Creating community through screens
For both younger and older learners, online classes can and should be restructured to focus on community and peer-to-peer connections, said Mimi Ito, who studies youth media practices at the University of California-Irving.
At the moment, a lot of virtual classes feel like “a second-rate version of what’s done in a physical classroom,” she said, which is why they’re not very engaging.
Teachers can incorporate online gaming or social media into their classes, where children pursue goals or share content as part of a team or community, Ito said.
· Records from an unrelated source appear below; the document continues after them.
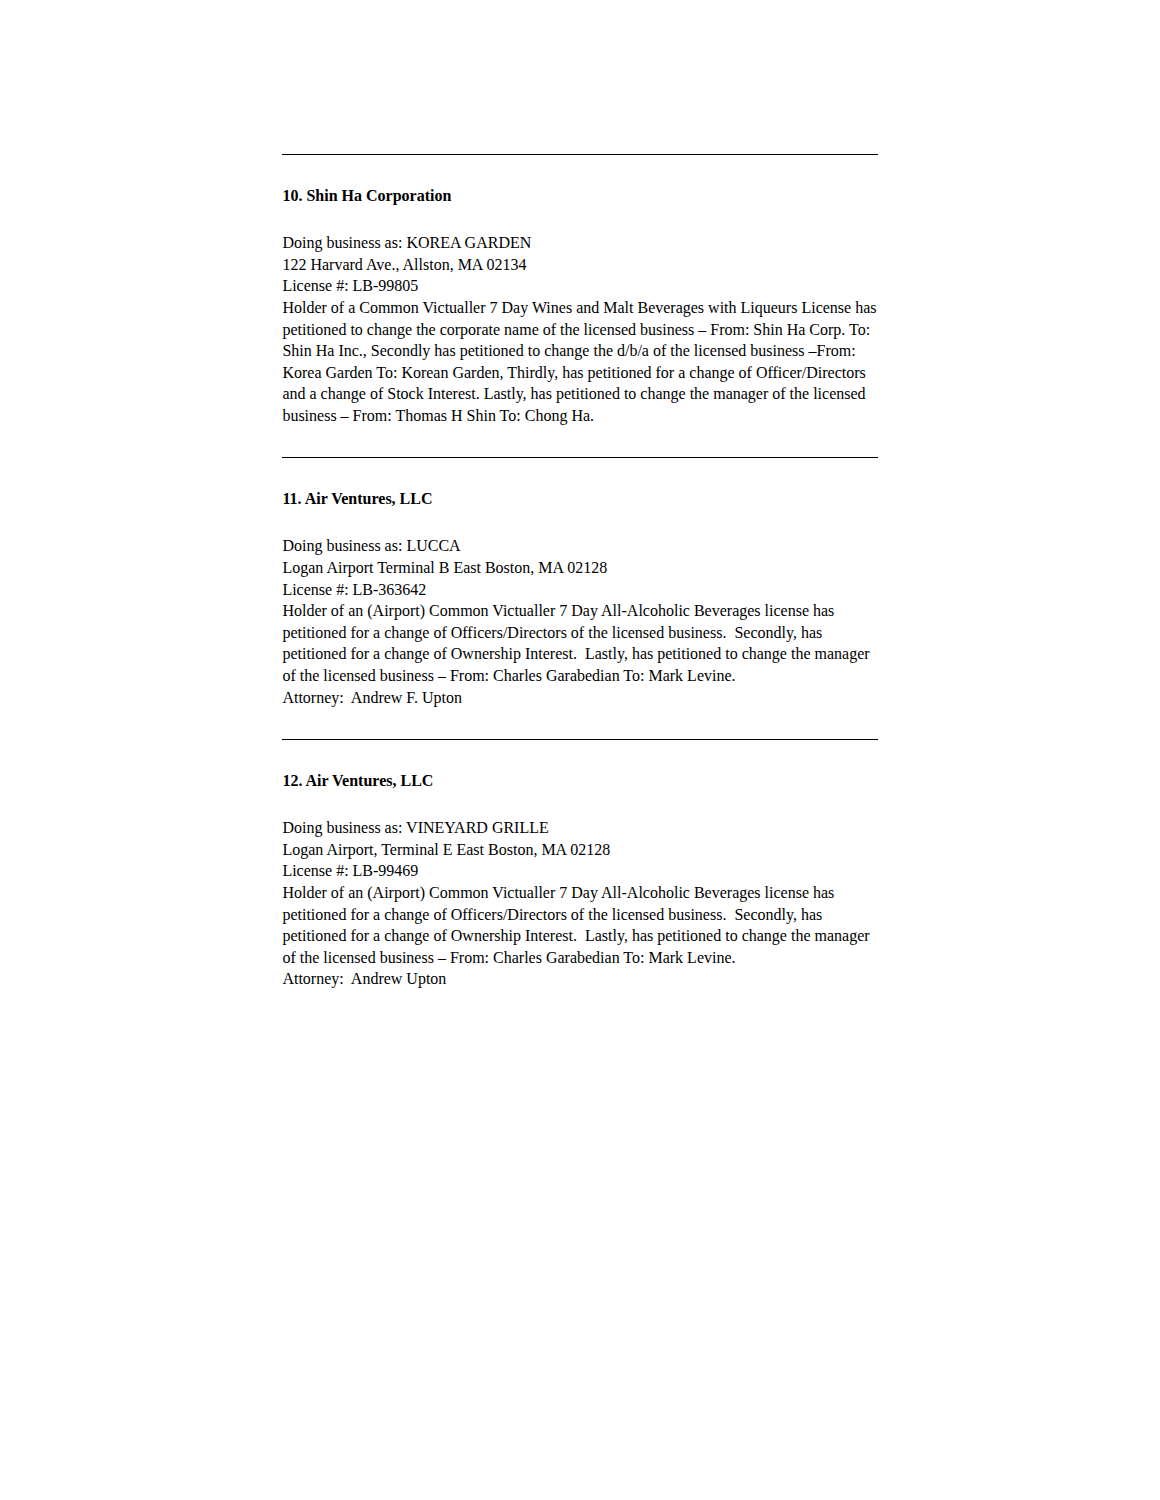10. Shin Ha Corporation
Doing business as: KOREA GARDEN
122 Harvard Ave., Allston, MA 02134
License #: LB‑99805
Holder of a Common Victualler 7 Day Wines and Malt Beverages with Liqueurs License has petitioned to change the corporate name of the licensed business – From: Shin Ha Corp. To: Shin Ha Inc., Secondly has petitioned to change the d/b/a of the licensed business –From: Korea Garden To: Korean Garden, Thirdly, has petitioned for a change of Officer/Directors and a change of Stock Interest. Lastly, has petitioned to change the manager of the licensed business – From: Thomas H Shin To: Chong Ha.
11. Air Ventures, LLC
Doing business as: LUCCA
Logan Airport Terminal B East Boston, MA 02128
License #: LB‑363642
Holder of an (Airport) Common Victualler 7 Day All‑Alcoholic Beverages license has petitioned for a change of Officers/Directors of the licensed business. Secondly, has petitioned for a change of Ownership Interest. Lastly, has petitioned to change the manager of the licensed business – From: Charles Garabedian To: Mark Levine.
Attorney: Andrew F. Upton
12. Air Ventures, LLC
Doing business as: VINEYARD GRILLE
Logan Airport, Terminal E East Boston, MA 02128
License #: LB‑99469
Holder of an (Airport) Common Victualler 7 Day All‑Alcoholic Beverages license has petitioned for a change of Officers/Directors of the licensed business. Secondly, has petitioned for a change of Ownership Interest. Lastly, has petitioned to change the manager of the licensed business – From: Charles Garabedian To: Mark Levine.
Attorney: Andrew Upton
She suggested games such as Minecraft and Roblox, or video platforms like TikTok and YouTube.
Steve Isaacs, a middle and high school gaming design teacher in Basking Ridge, New Jersey, addressed science and current events this fall by having students build models of the COVID-19 virus in Minecraft.
The game also allows students to build virtual museums or libraries, where they can show their knowledge of English and history standards, Isaacs said.
“I try to give kids choice in their learning pathways and activities,” he said. “On Zoom, I lecture less and split kids into a lot of breakout rooms, and then I randomly pop into them.”
Connections between students and teachers are easier to build when students’ cameras are on, but many districts have not required that for privacy reasons.
About a dozen high school students interviewed by USA TODAY said even with cameras off, they felt they learned more in virtual classes that featured an active group chat. Still, many could not say why the chat messages flowed readily in some classes and were silent in others.
‘If we can’t see the problem…’
At John Harris High School in Harrisburg, Pennsylvania, teachers recently compiled the grades of all students still learning to speak and write in English. Until that point, no one had noticed that every English learner was failing at least one class. Spurred to action, they reached out to a local nonprofit focused on immigrants and refugees, which rounded up community tutors to work with students once a week. Teachers carved out extra time on Fridays for one-on-one sessions.
A month later, the percentage of English learners failing courses had dropped to 75%.
The pivot demonstrates the importance of assessing and surveying students — about their academic performance, their technical needs, or even for their thoughts on how to improve remote instruction, said Angela Jerabek, the executive director of BARR Education, a school-improvement nonprofit working with John Harris High School.
“We should be surging resources to the areas with the greatest need,” Jerabek said. “But if we can’t see the problem, we can’t solve the problem.”